I watched the clouds turn color this morning as the sun rose. The first hint that I should take the time to do so was the burnished glow of the normally white house on the corner, which is visible out the window over the kitchen sink. I wondered if some new street light had been installed that changed the color temperature on that one spot, then I turned my head to the left and caught the tail end of a glistening thin cloud out the corner of the window.
Clearly, it was time to visit the back deck, where the sunrise is more easily visible.
The lower part of the horizon, just visible between the old commissary and the newer bank of 4 brick townhouses, was pale turquoise. The upper sky, much more visible above the roofs of both buildings, was the blue of a newborn baby's eyes. Between those two hues were banks of drifting clouds, first salmon-gold, then the glowing pink of an ice-skater's cheeks, then the restful warm color of a faded pink rose.
The change in color from glorious to satisfied took only a few minutes.

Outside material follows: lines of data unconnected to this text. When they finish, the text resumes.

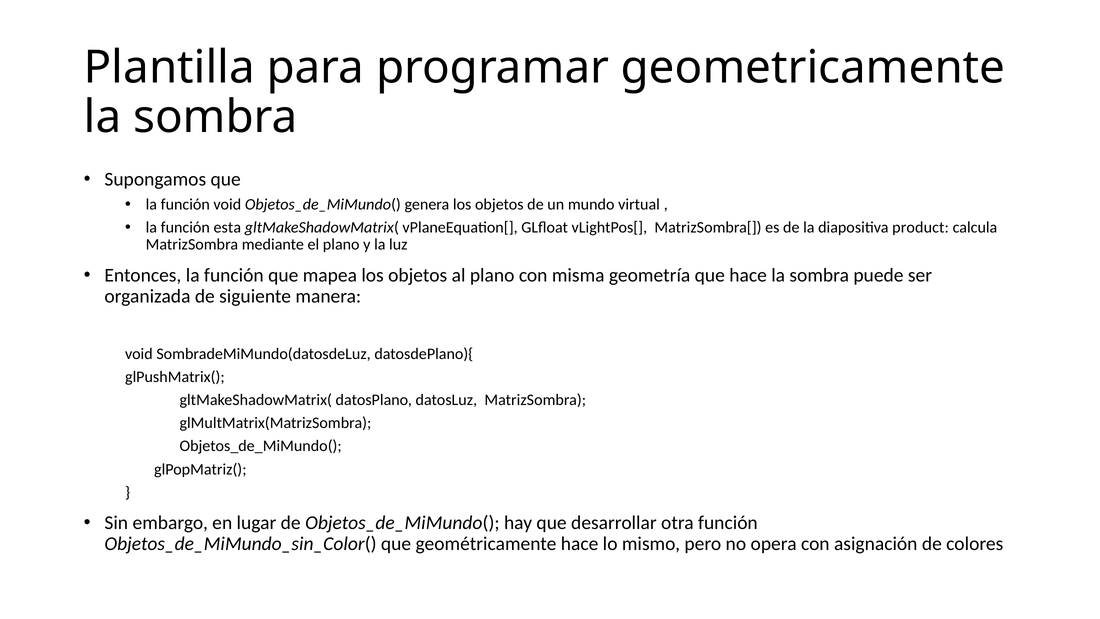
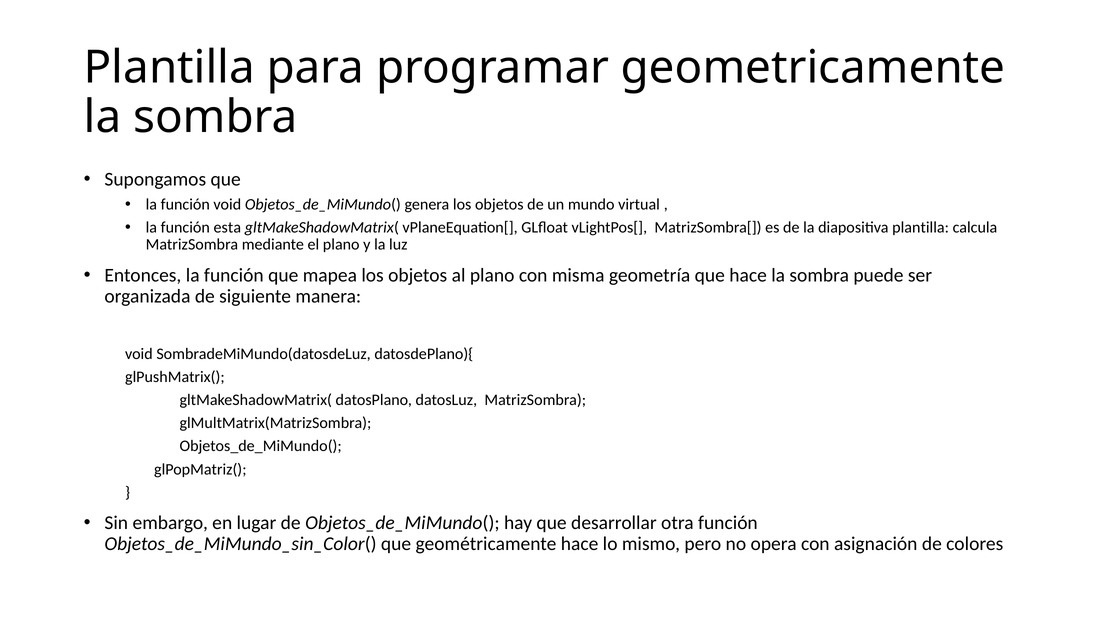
diapositiva product: product -> plantilla
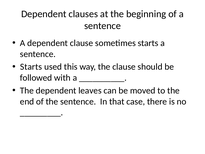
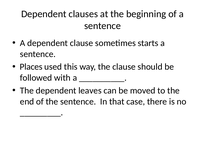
Starts at (31, 67): Starts -> Places
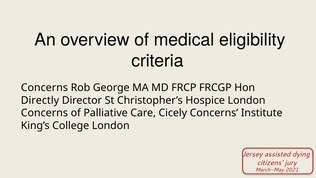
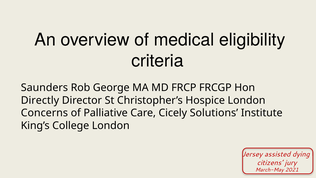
Concerns at (44, 88): Concerns -> Saunders
Cicely Concerns: Concerns -> Solutions
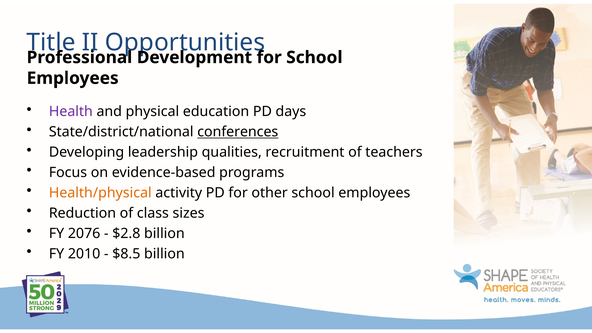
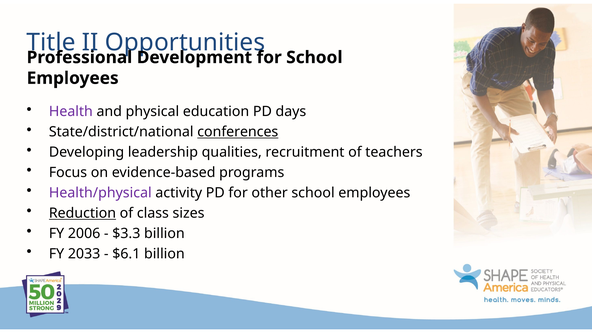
Health/physical colour: orange -> purple
Reduction underline: none -> present
2076: 2076 -> 2006
$2.8: $2.8 -> $3.3
2010: 2010 -> 2033
$8.5: $8.5 -> $6.1
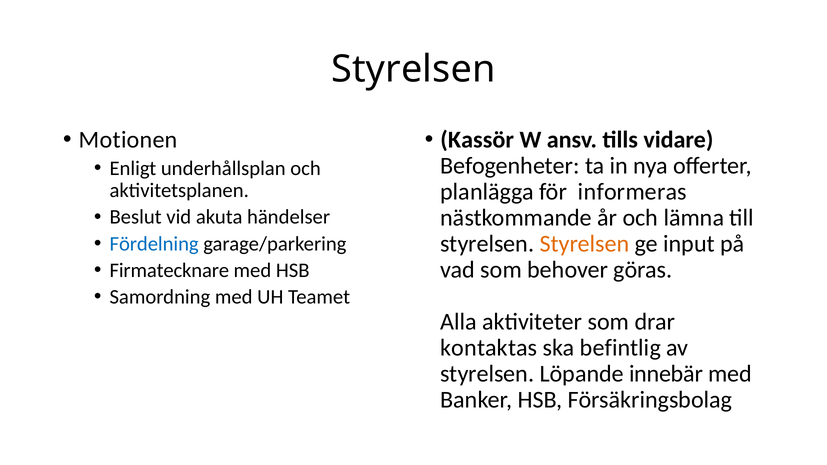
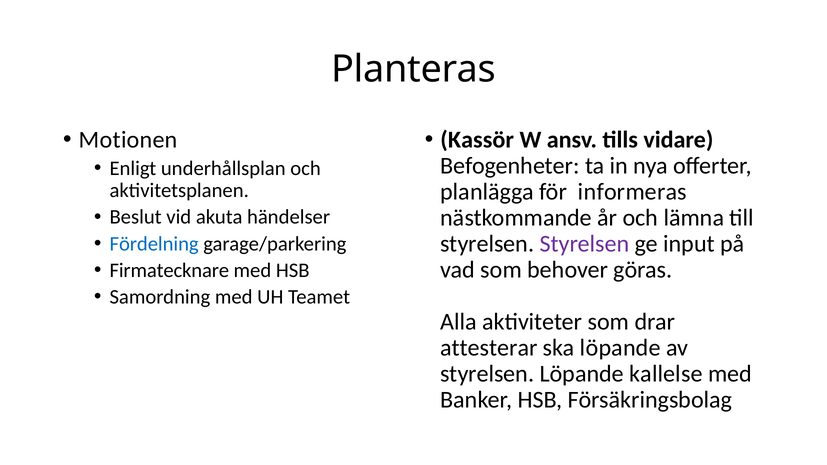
Styrelsen at (413, 69): Styrelsen -> Planteras
Styrelsen at (584, 244) colour: orange -> purple
kontaktas: kontaktas -> attesterar
ska befintlig: befintlig -> löpande
innebär: innebär -> kallelse
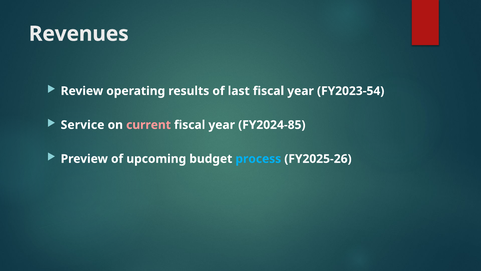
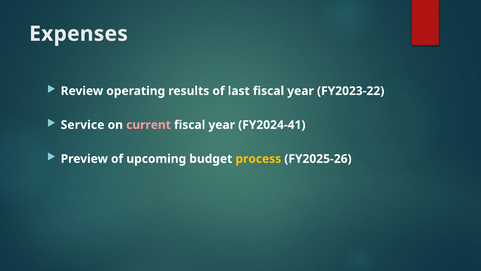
Revenues: Revenues -> Expenses
FY2023-54: FY2023-54 -> FY2023-22
FY2024-85: FY2024-85 -> FY2024-41
process colour: light blue -> yellow
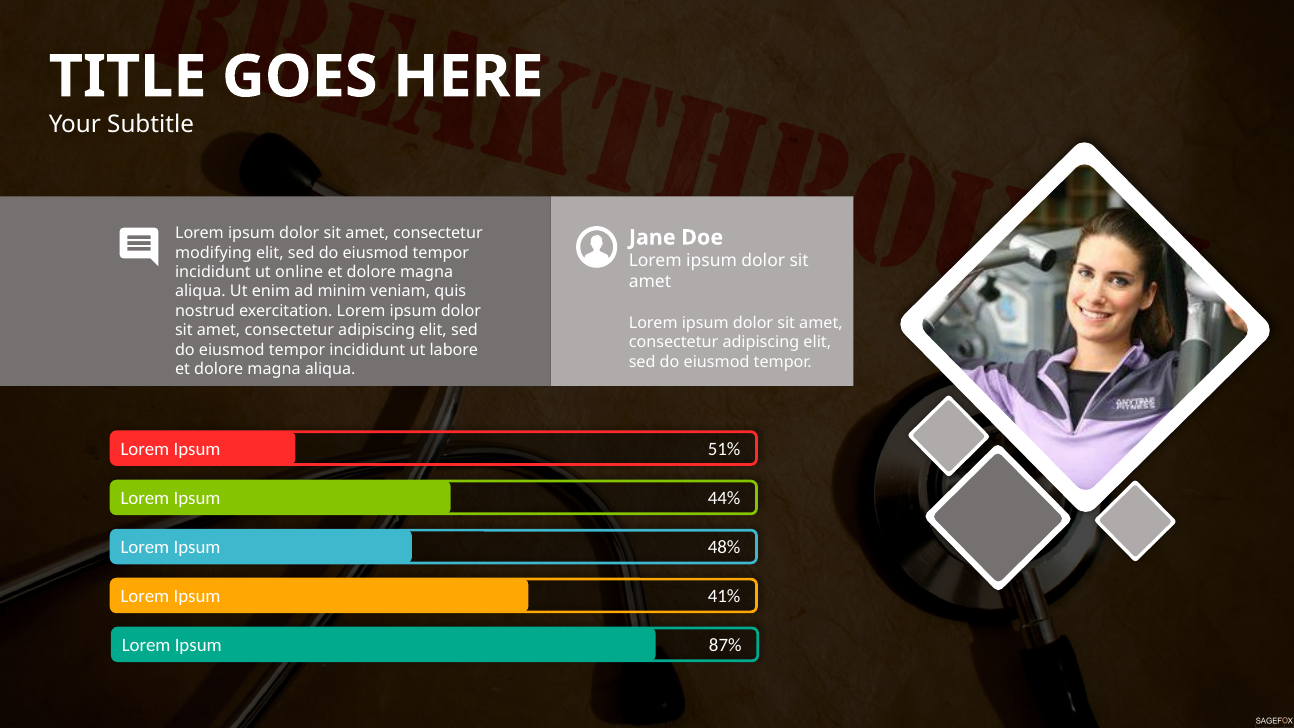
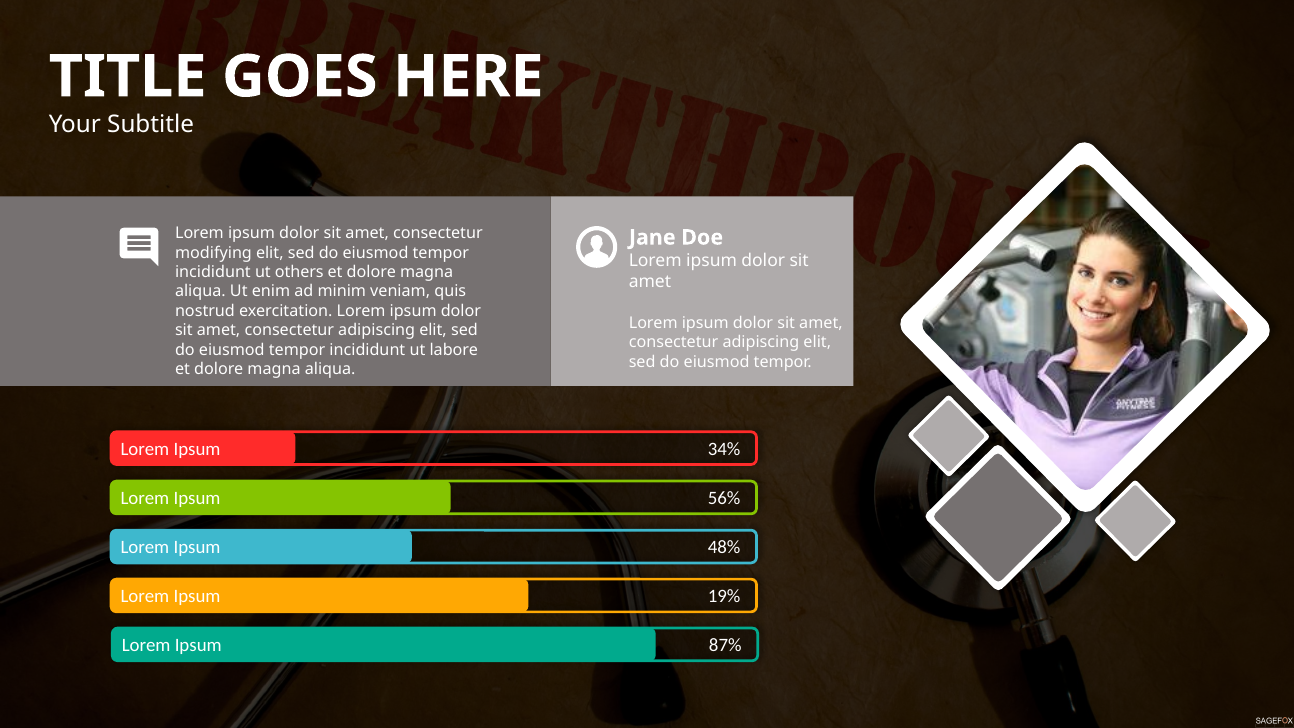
online: online -> others
51%: 51% -> 34%
44%: 44% -> 56%
41%: 41% -> 19%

Things change so very quickly where sunrises are involved.
A family of squirrels was already up and about as the light rose into the sky, their skitterings and races up and down the large oak tee out back were a vibrant counterpoint to the majestic unveiling of earth to sun. I counted no less than a dozen little furry bodies all a-scamper among the tremendous branches, at first mere silhouettes of frenzied energy, then turning to creatures of three dimensions as twilight gave way to day.
The old oak is a favorite gathering spot for starlings, or grackles, or some other variety of squawking bird that flies in groups of four or five, all swooping and beating their wings in unison. By the time the fur on the squirrels was visible, there was quite a crowd of black birds in the treetops talking amongst themselves. Perhaps they were deciding where to get breakfast. Perhaps they were talking about the previous evening's party. Perhaps they were nattering on about the results of the presidential primaries yesterday, who knows? Whatever they were discussing, it brought in quite a number of participants, all shouting and yelping their two bits.
School buses growled around the neighborhood streets, gathering children at regular intervals. Commuters started up their cars, slamming doors and trunks in preparation. Voices of neighbors and workmen could be heard setting plans for they day as the world woke up.
The fluffy banks of pinkly clouds turned thicker and darker as more minutes ran together. A wind kicked up. There was the smell of rain in the air. Time to go inside and make a pot of coffee. Communion was over.
As the Tiny House filled with the smell of fresh hot java, I decided that even though I'm 45 years old, I've seen far too few sunrises, and more particularly I've seen far too few in the peace of whatever those moments may bring. The ten minutes spent this morning experiencing just this one sunrise were as heartfelt as a prayer, as fulfilling as a thick slice of chocolate cake, and as luxurious as a nap on a warm summer afternoon.
Might be time to make that sort of thing a habit.